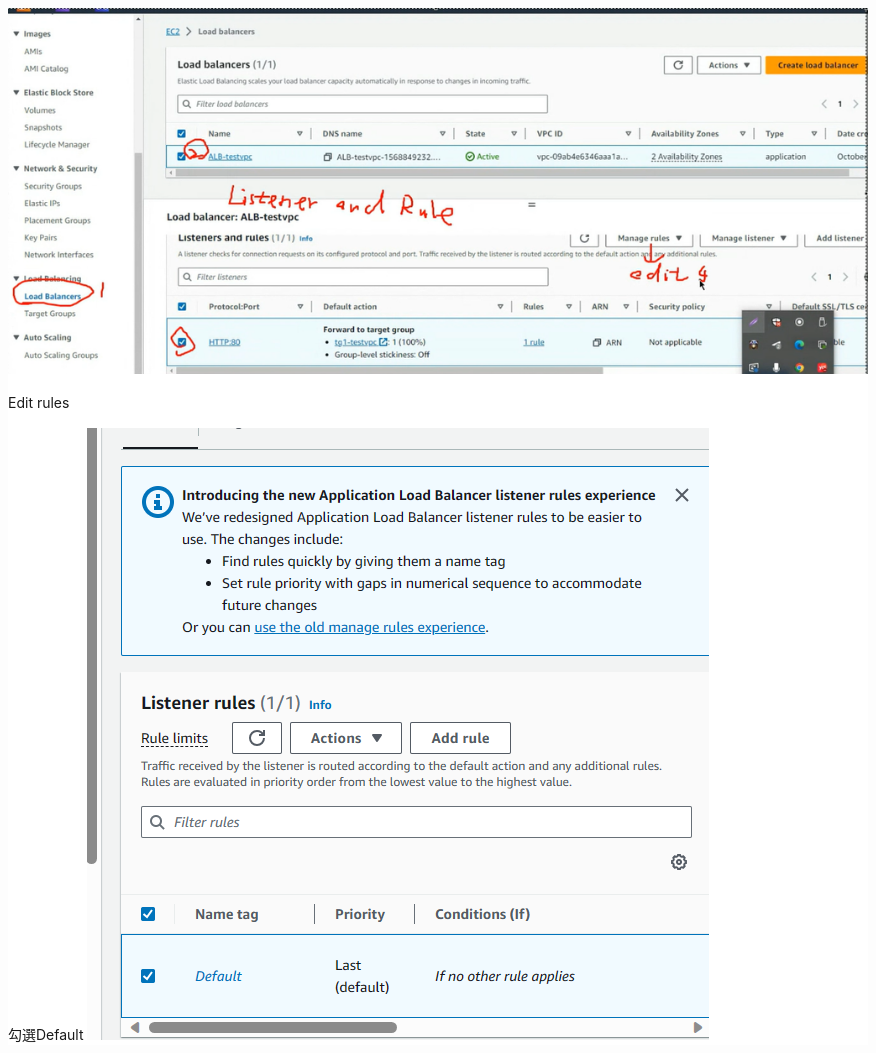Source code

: ![picture 41](../images/5aa47194f8c99255bdbcb65a68beb6cd858fa6f22326010201ce2e443e38a267.png)  

Edit rules

勾選Default
![picture 90](../images/0c90fa2c07a806f2894f618bd373dc4e3d1d90a4c7f8e5fcc5c65fb9de918abb.png)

* [Directions] The answer is the full listing above, repeated exactly, with its pictures removed.

* [Task answer]
Source code

: ![picture 41](../images/5aa47194f8c99255bdbcb65a68beb6cd858fa6f22326010201ce2e443e38a267.png)  

Edit rules

勾選Default
![picture 90](../images/0c90fa2c07a806f2894f618bd373dc4e3d1d90a4c7f8e5fcc5c65fb9de918abb.png)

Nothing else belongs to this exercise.